## Start Record set

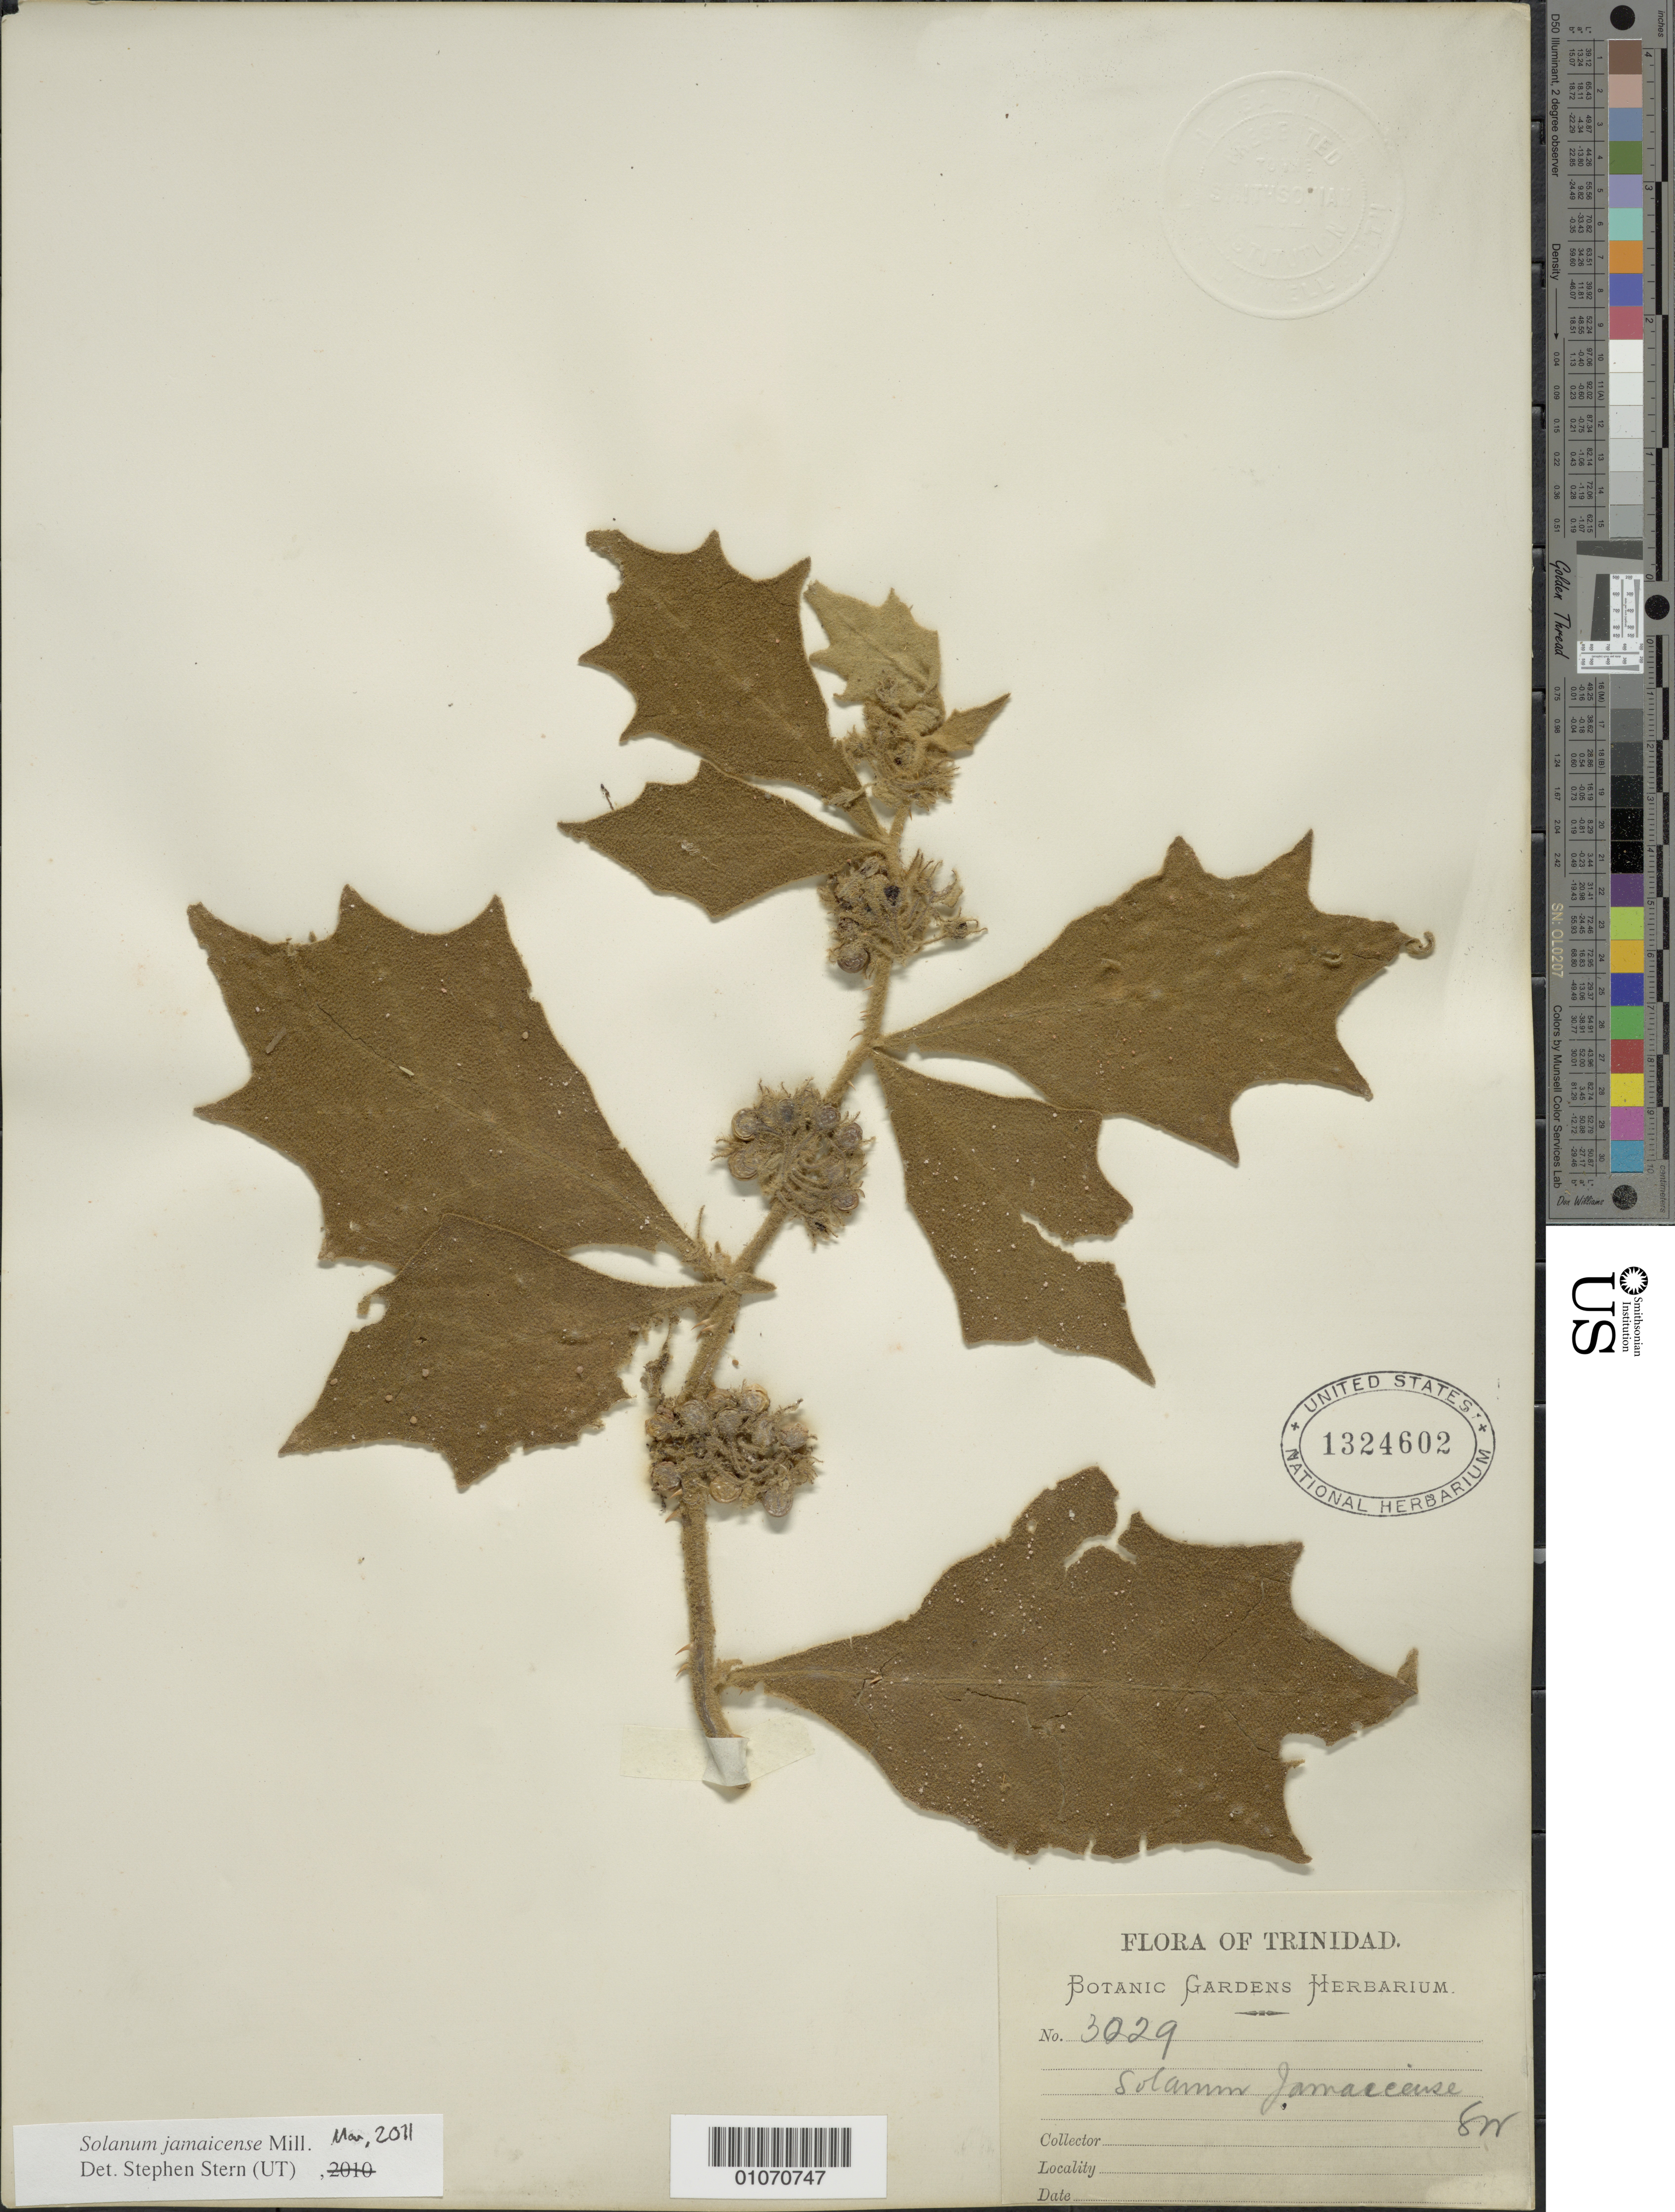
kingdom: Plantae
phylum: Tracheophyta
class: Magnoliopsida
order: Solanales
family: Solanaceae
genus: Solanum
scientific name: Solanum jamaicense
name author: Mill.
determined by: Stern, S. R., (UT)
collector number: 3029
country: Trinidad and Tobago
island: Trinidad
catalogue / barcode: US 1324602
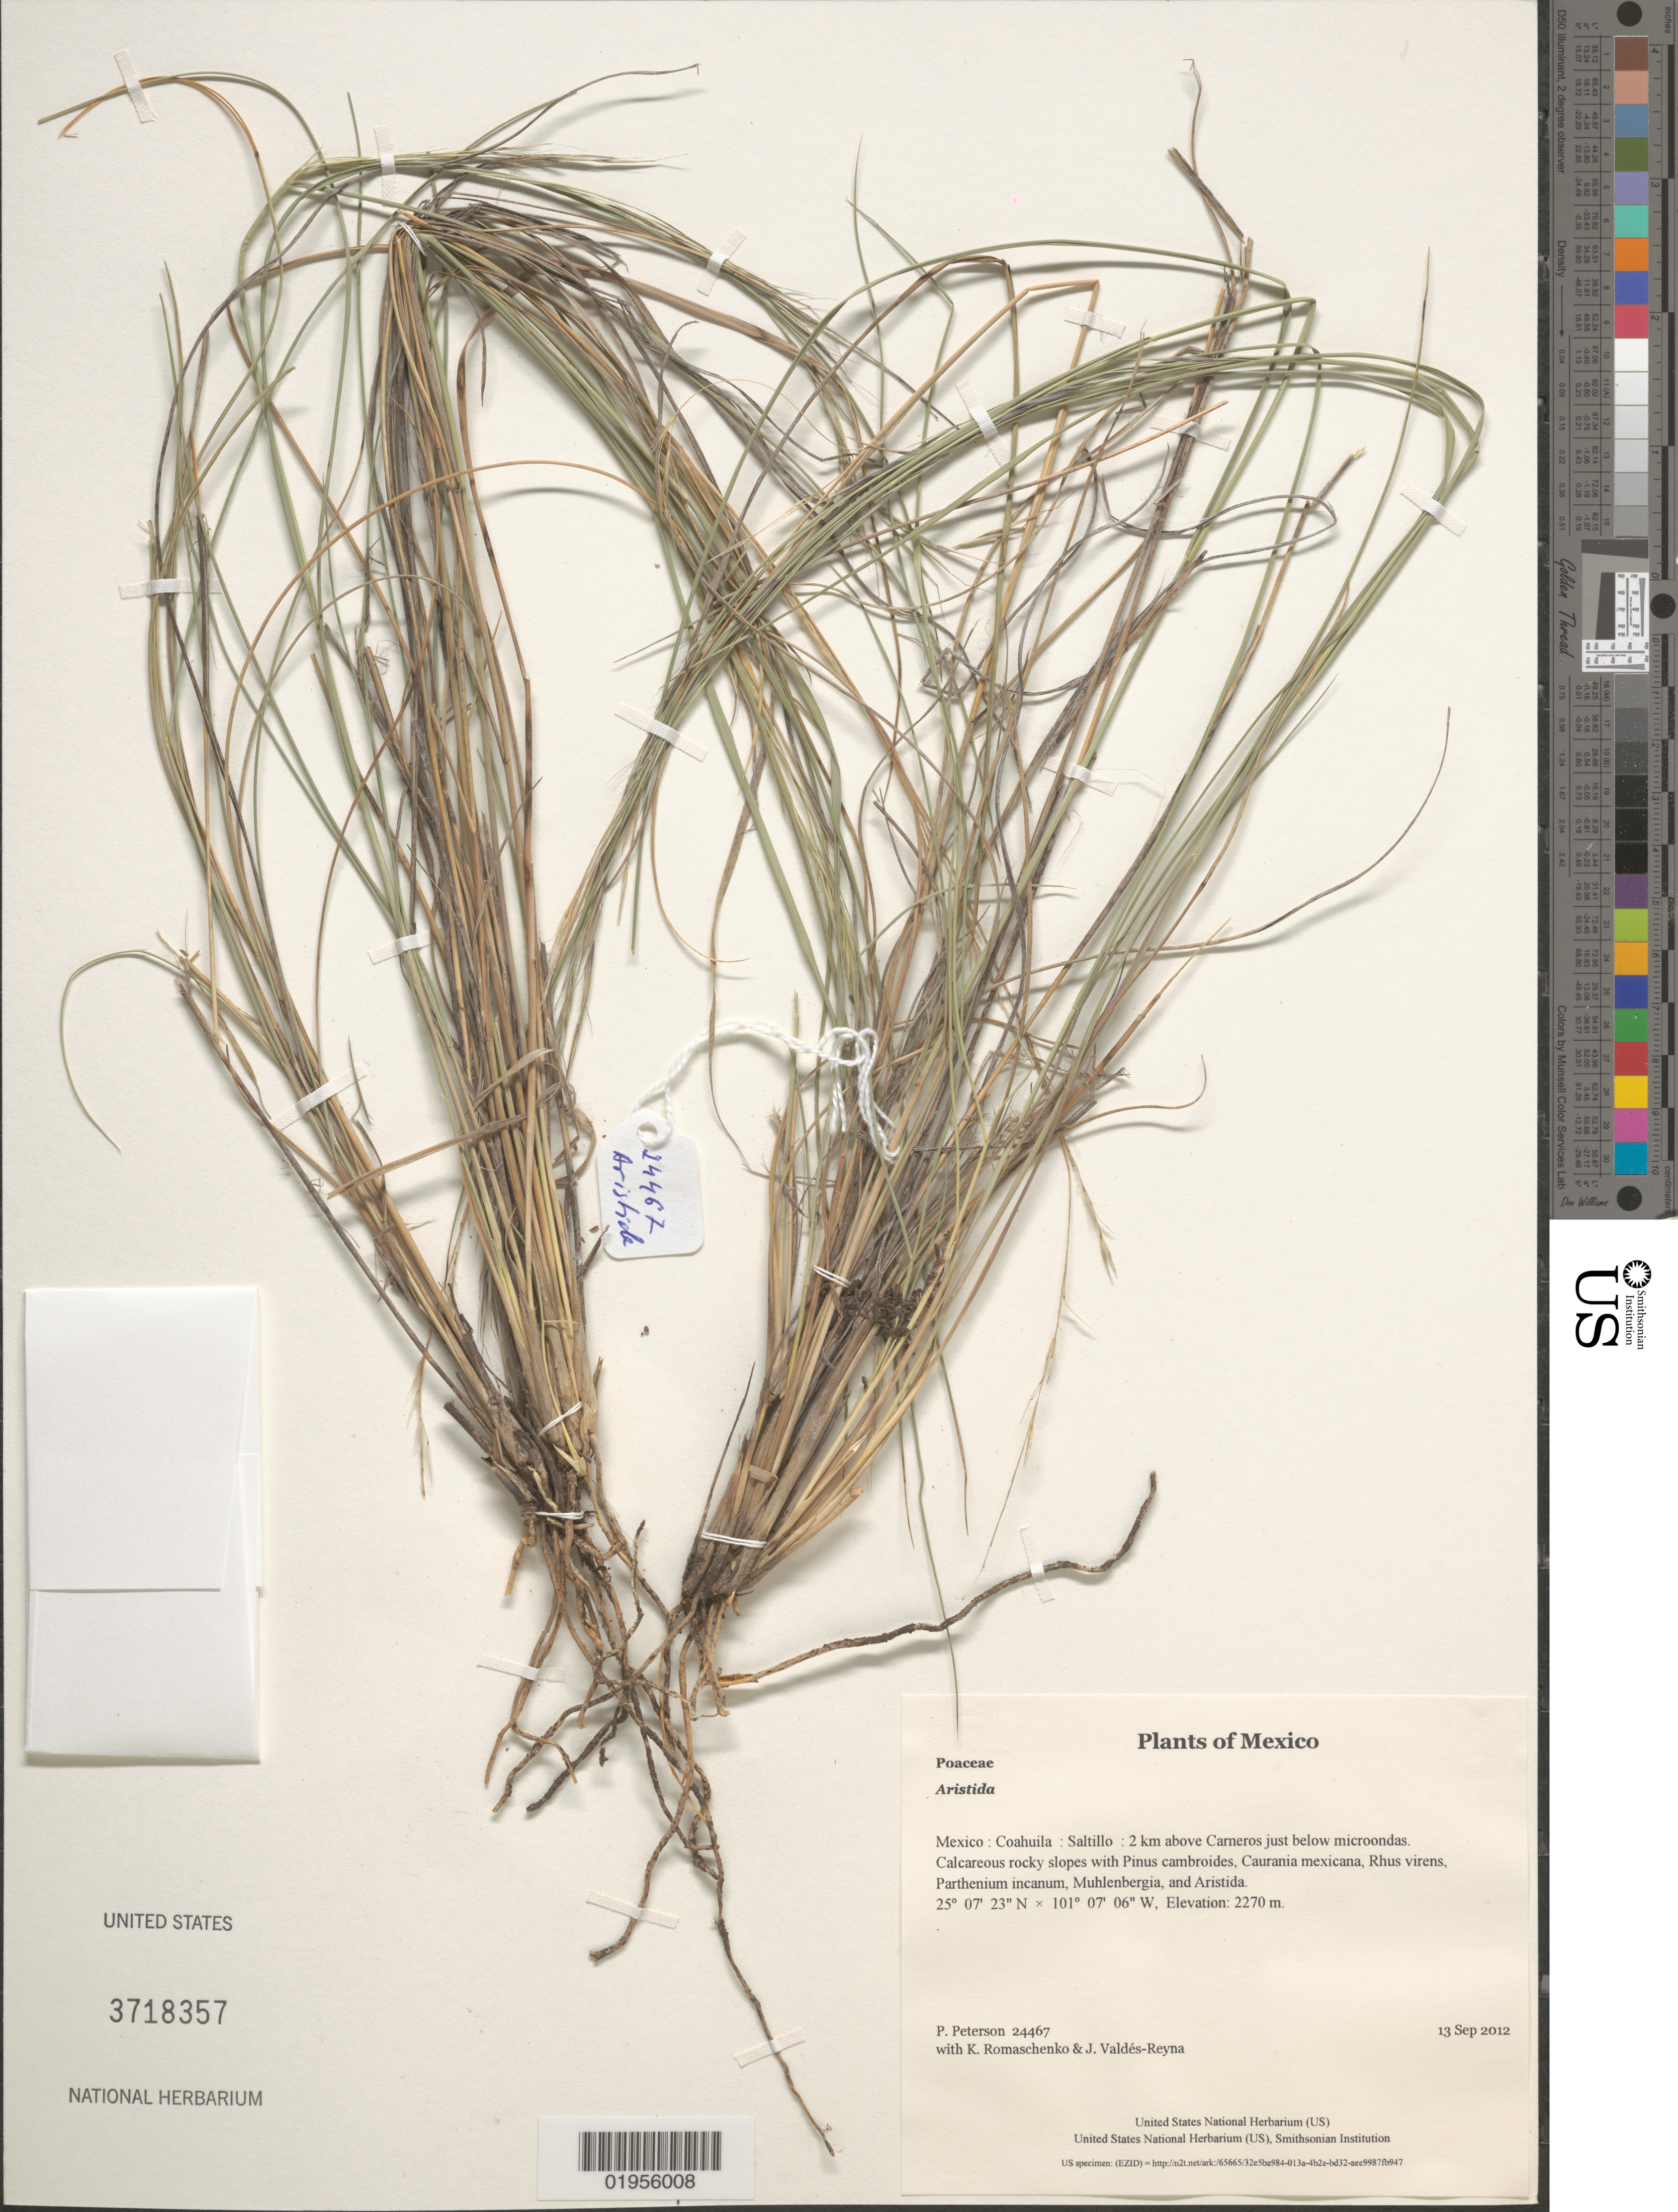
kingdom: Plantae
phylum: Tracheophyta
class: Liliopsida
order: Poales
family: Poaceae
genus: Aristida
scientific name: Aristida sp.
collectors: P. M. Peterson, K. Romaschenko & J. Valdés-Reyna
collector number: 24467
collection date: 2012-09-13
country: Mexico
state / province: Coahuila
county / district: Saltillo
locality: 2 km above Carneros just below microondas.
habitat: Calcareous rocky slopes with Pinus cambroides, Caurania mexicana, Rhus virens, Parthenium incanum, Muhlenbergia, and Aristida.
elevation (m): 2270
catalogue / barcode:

## End Record set

_Stated goal:_
Please reproduce all of the data above word for word, leaving out the pictures.

_Exercise answer:_
kingdom: Plantae
phylum: Tracheophyta
class: Magnoliopsida
order: Solanales
family: Solanaceae
genus: Solanum
scientific name: Solanum jamaicense
name author: Mill.
determined by: Stern, S. R., (UT)
collector number: 3029
country: Trinidad and Tobago
island: Trinidad
catalogue / barcode: US 1324602
kingdom: Plantae
phylum: Tracheophyta
class: Liliopsida
order: Poales
family: Poaceae
genus: Aristida
scientific name: Aristida sp.
collectors: P. M. Peterson, K. Romaschenko & J. Valdés-Reyna
collector number: 24467
collection date: 2012-09-13
country: Mexico
state / province: Coahuila
county / district: Saltillo
locality: 2 km above Carneros just below microondas.
habitat: Calcareous rocky slopes with Pinus cambroides, Caurania mexicana, Rhus virens, Parthenium incanum, Muhlenbergia, and Aristida.
elevation (m): 2270
catalogue / barcode:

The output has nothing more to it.